Kesarion has asked for the wisdom of the Perl Monks concerning the following question:

This is what I'm trying to use and it's not working:

use WWW::Mechanize; my $fh = FileHandle->new("text.txt", "w"); my $mech = WWW::Mechanize->new( autocheck => 1 ); $mech->get("xxx"); $mech->mirror( $mech->find_image(url_regex => qr/captcha/)->url_abs, " +tokei.jpg" ); $mech->get("xxx"); print "type:"; my $cap = <STDIN>; $mech->form_id( 'UserLoginForm' ); $mech->field( "data[User][username]", "xxx" ); $mech->field( "data[User][password]", "xxx" ); $mech->field( "captcha", $cap ); $mech->submit(); sleep (3); $mech->get("xxx", ':content_file' => "r.htm"); $mech->dump_text( $fh ); $fh->close;

Everything works except for the text dump which gives an error which I can't see because it's going too fast, how do I stop that thing anyway ? I'm new to perl and I can't continue this program, I searched but found no info, help please

-Edit- dump_headers works, so why doesn't this work ? I need to see the error, but I don't know how :/

Replies are listed 'Best First'.
Re: Help getting text from website using www mechanize
by Anonymous Monk on Jan 28, 2011 at 04:12 UTC
    Everything works except for the text dump which gives an error which I can't see because it's going too fast, how do I stop that thing anyway?

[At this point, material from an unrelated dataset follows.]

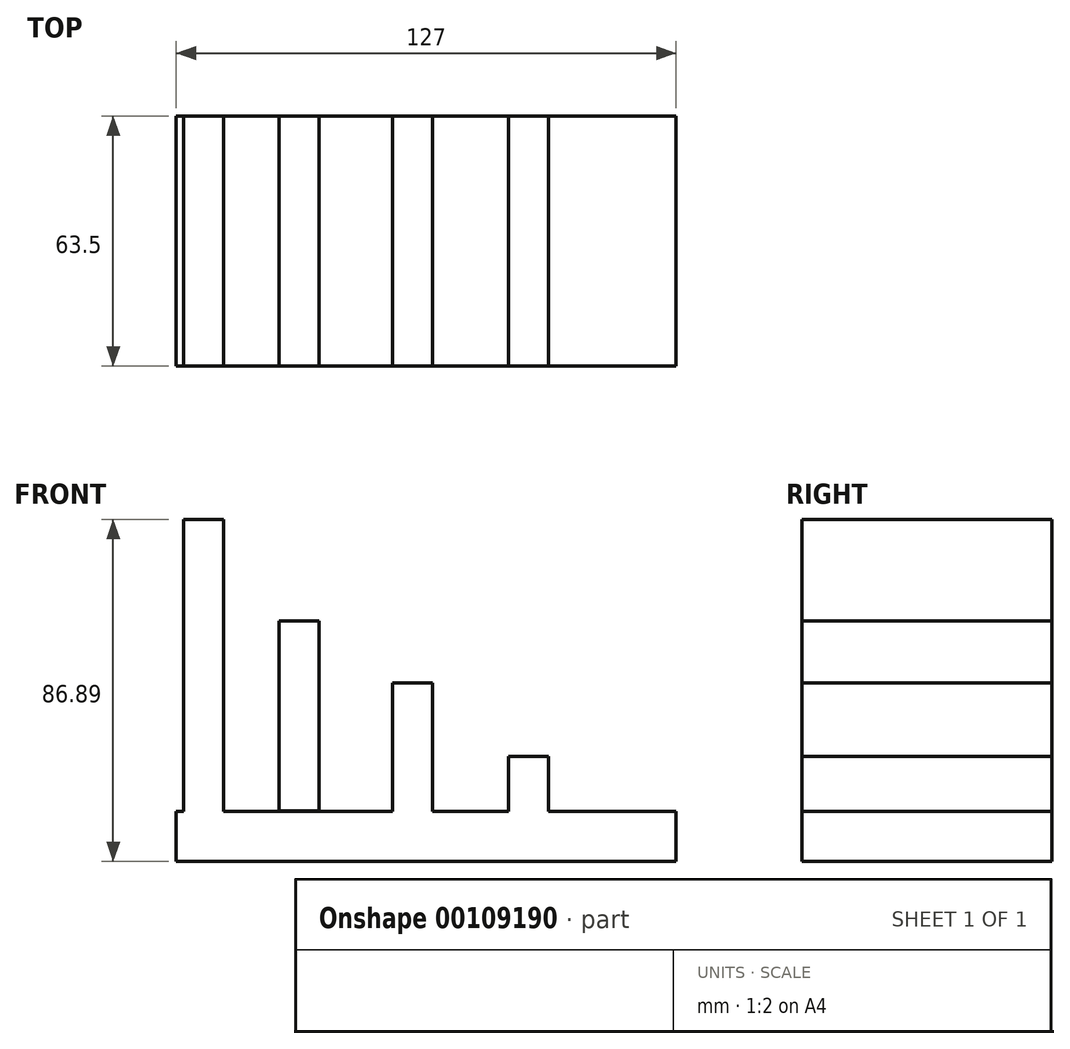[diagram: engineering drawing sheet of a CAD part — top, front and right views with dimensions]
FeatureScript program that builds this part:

    How do you know its an error if you can't see it? What goes by too fast?

    perl foo.pl 1>stdout.txt 2>stderr.txt

      I'm just guessing since I can see the message for a split second. Thanks for the hint, stderr.txt now contains:

      Can't locate HTML/TreeBuilder.pm in @INC (@INC contains: C:/strawberry/perl/site/lib C:/strawberry/perl/vendor/lib C:/strawberry/perl/lib .) at C:/strawberry/perl/site/lib/WWW/Mechanize.pm line 662, <STDIN> line 1.

      I'm not sure what to do..

      Oh wait, I installed HTML::TreeBuilder - it works but, all I'm getting is a return character... so much for that.

      Does anyone know how to get text off a website using mechanize ?

        When I write these web automation things, the first step is to be able to get the HTML of the page I want. You can save the resulting HTML from LWP/Mechanize as a file and then open that file in Firefox to make sure you're getting correct stuff that is the same as when you use the browser to go there. Have you passed this hurdle yet?

        Then the question becomes: How do I get what I want out of this HTML? That is an application specific thing. If it is really easy, I just write a regex. HTML Parser is one option.

        - it works but, all I'm getting is a return character... so much for that.

        $mech->get( $uri )
        NOTE: Because :content_file causes the page contents to be stored in a file instead of the response object, some Mech functions that expect it to be there won't work as expected. Use with caution.